I suddenly realized how important it is for a husband to feel respected in his home, that he should be the head of the family and that he must not be in competition with a parallel authority. How much blessing would peace bring into our home if I would take upon myself, however difficult it would be, to take a step back, let things flow, and leave my husband his rightful place in our home. Oh, how hard it was for me!

This is precisely why I made a promise regarding this; 'G-d,' I said, 'If the results of this test are benign, and if everything goes well, even if medically everything seems to the contrary, I will make my husband into the king of our home. I will no longer accuse him, nor contradict him, I will honour him, and I will no longer fight with him about the Halachic acceptance of my clothes. I will no longer ridicule him…I will give him the sceptre of the 'kingship' of our home, and I will be happy without the evil threat of this terrible disease hovering over my head. I will be happy with what I have, to live simply, to make, to do, to serve Hashem in my blessed daily life.'

The days that I waited for the results were nerve-racking. The only thing that allowed me to calm my anxiety was getting close to G-d. I discovered the beauty of prayer with devotion and the extraordinary value of Psalms, and in fact, I completely identified with some of them. Indeed, any human being who implores G-d to be healed can easily get closer to him. The real challenge is to know how to do this during the blessing of everyday life, rather than when in distress.

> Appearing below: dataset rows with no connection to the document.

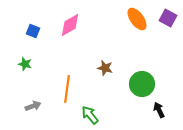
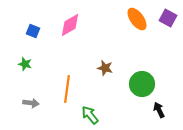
gray arrow: moved 2 px left, 3 px up; rotated 28 degrees clockwise
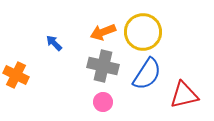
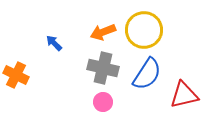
yellow circle: moved 1 px right, 2 px up
gray cross: moved 2 px down
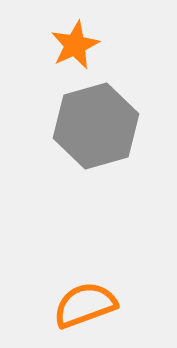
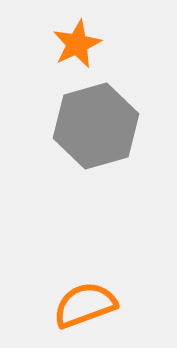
orange star: moved 2 px right, 1 px up
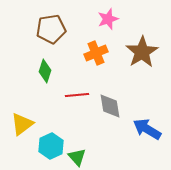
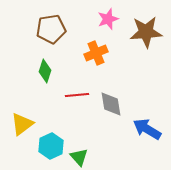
brown star: moved 4 px right, 20 px up; rotated 28 degrees clockwise
gray diamond: moved 1 px right, 2 px up
green triangle: moved 2 px right
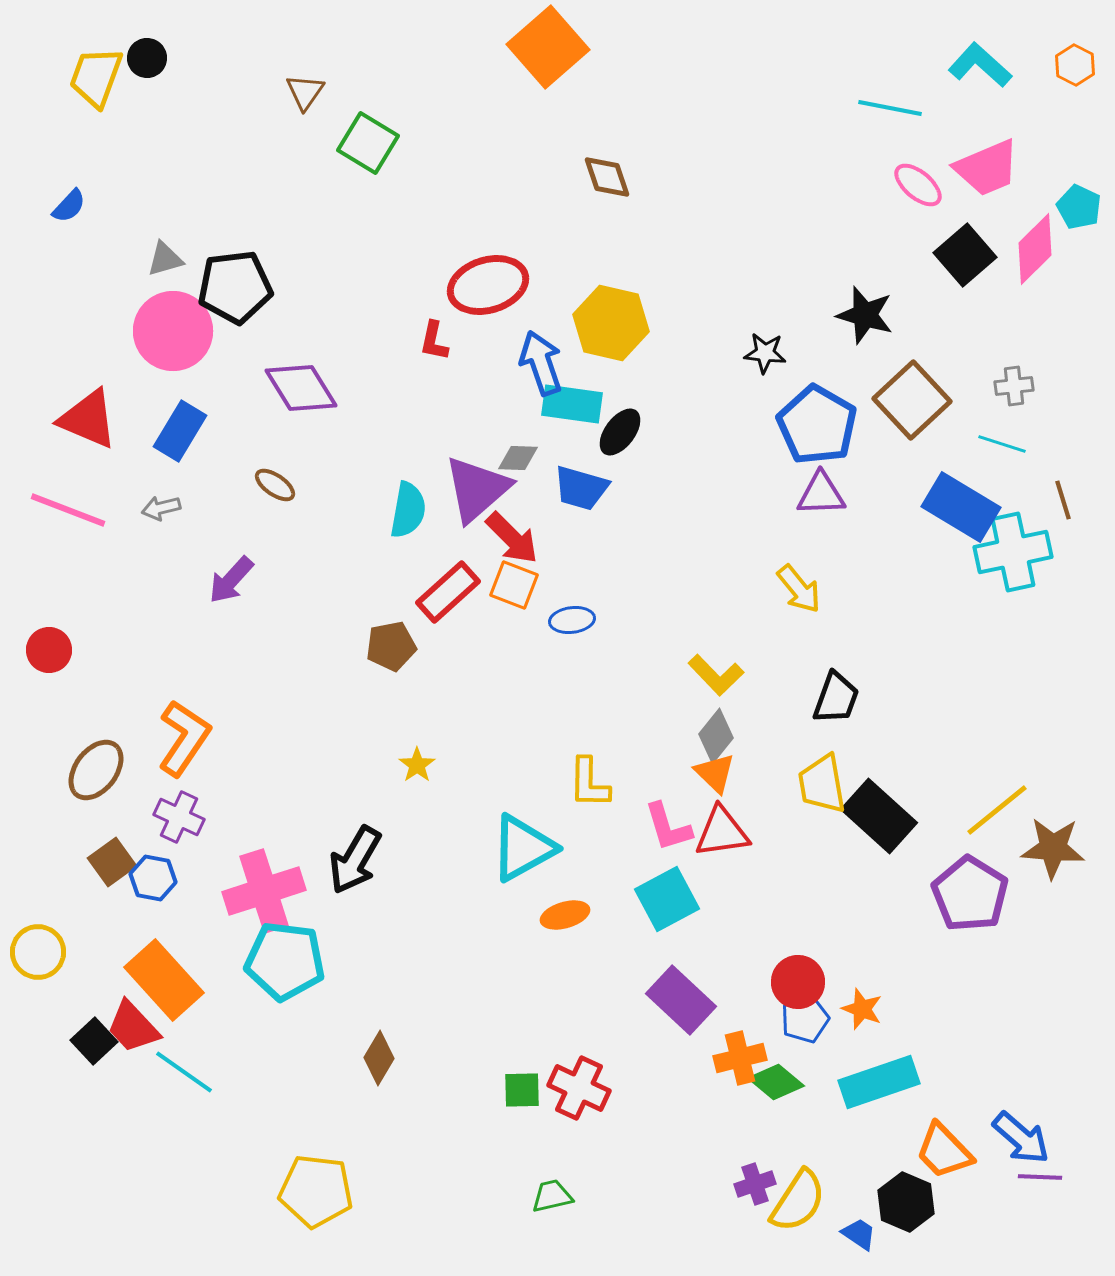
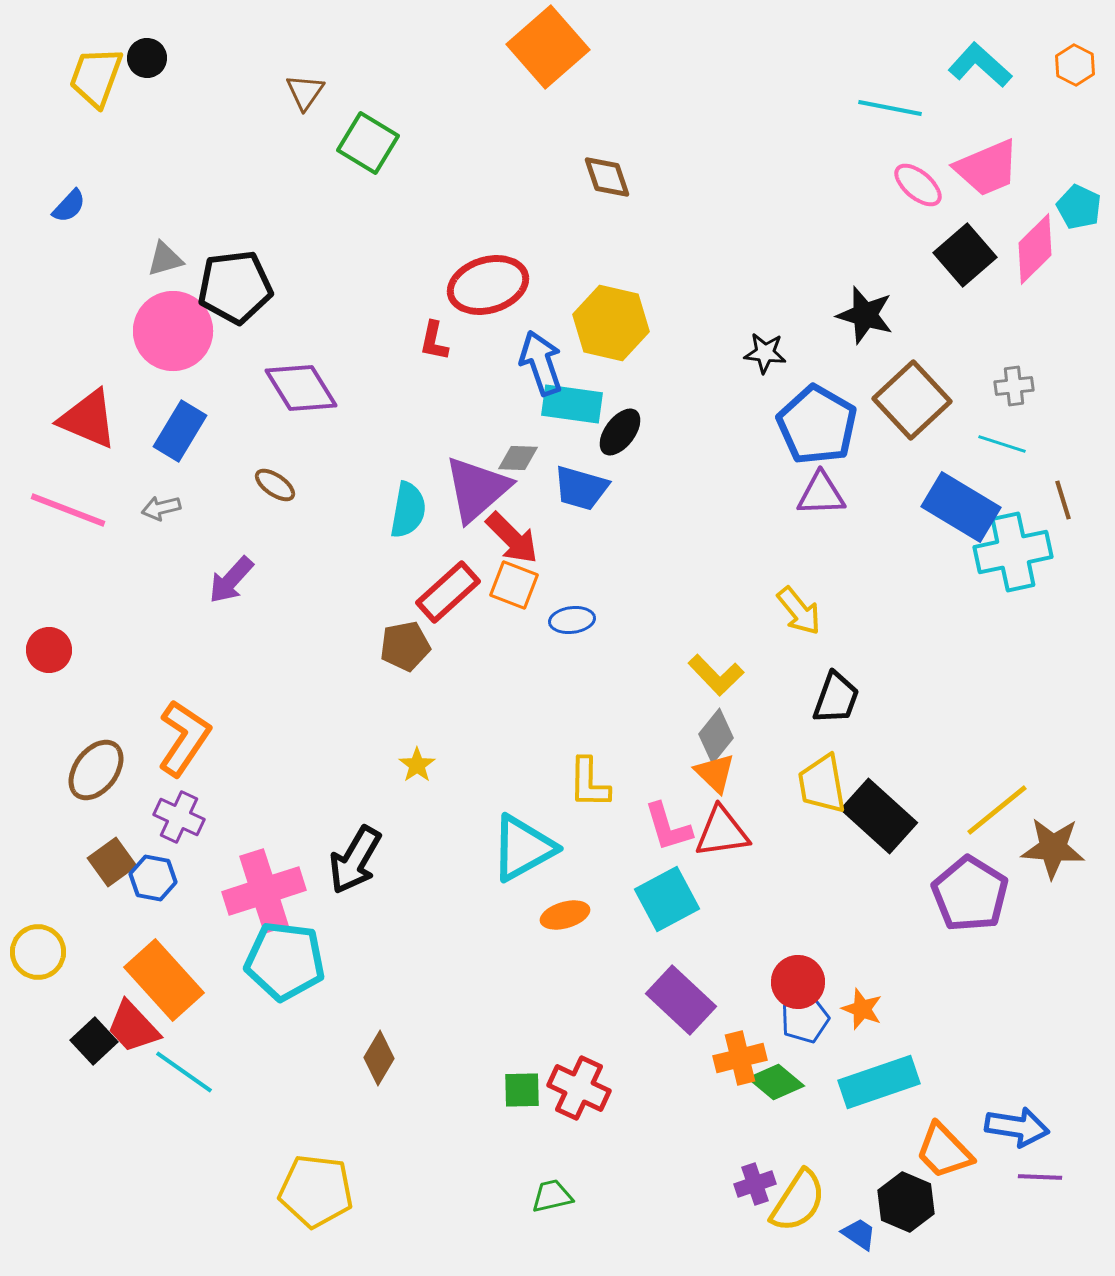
yellow arrow at (799, 589): moved 22 px down
brown pentagon at (391, 646): moved 14 px right
blue arrow at (1021, 1138): moved 4 px left, 11 px up; rotated 32 degrees counterclockwise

I put a lot of emphasis on my rights over my children, that I should raise them, watch them grow up, and get married, and that they should not miss a maternal figure, G-d forbid.  Suddenly, I realized what a gift I had been given to be able to bring up my children to respect Torah and Mitzvot. What happiness had I missed by complaining, getting annoyed and being unhappy for nothing!

If only this terrible threat would be removed, I would be happy about everything, about laundry, washing up, work, of running to buy medicine for my children suffering from a cold. I would be content with everything!

A week later, the endocrinologist called me on my mobile because the hospital had sent him the results.

In a few words, he put a stop to the most terrible period of my existence. 'All is well, it is benign.'

'Come back after you give birth if the benign lump disturbs you, and we will simply remove it. Nothing out of the ordinary, there is no danger, it is just a matter of your comfort.'

My joy knew no bounds! I gave Tzedakah, I honoured my surprise husband with joy and happiness. I have discovered that since I have given him unique command over our house, I have gained a lot. 'I decide whatever you decide,' my husband tells me.

One of my children spills her drink and the second one is screaming? The laundry is overflowing, and my boss at work is not pleased with me? A little nose is running? The meal got burnt? Thank G-d I am alive and healthy, and with G-d's help I will be able to see them married and parents of their own children. The most terrible threat has been removed; all the rest is derisory, insignificant, and manageable.

Every time I feel that I am about to become embittered, I take a deep breath, and remind myself of the danger that I faced, and I rejoice in all the good that I have been given. Thank you, G-d, for all these little troubles!
My daily prayer, embellished with a thousand additions, is so sweet and precious to me. It gets better and better. Surmounting the challenges of Lashon Hara is like a pact between me and G-d. When someone starts to talk Lashon Hara, I simply change the subject, and I daven to Hashem that He should save me. I act as though my phone is ringing, and it works! But most importantly, that religious 'grey' lady has become a 'colourful' religious woman, close to Hashem and maintaining a relationship with Him, talking to Him, praying to Him.

A Precious Lesson for the Rest of My Life

I was lost in a dull world or drowning in a distressing situation. I am telling you with all my heart, don't miss out on having a real relationship with G-d. Take upon yourselves real resolutions, discover the power of prayer, and don't wait for Hashem to 'wake you up' in a disagreeable way.  It is always preferable to give up from ourselves, and not to allow things to get in the way of our divine service.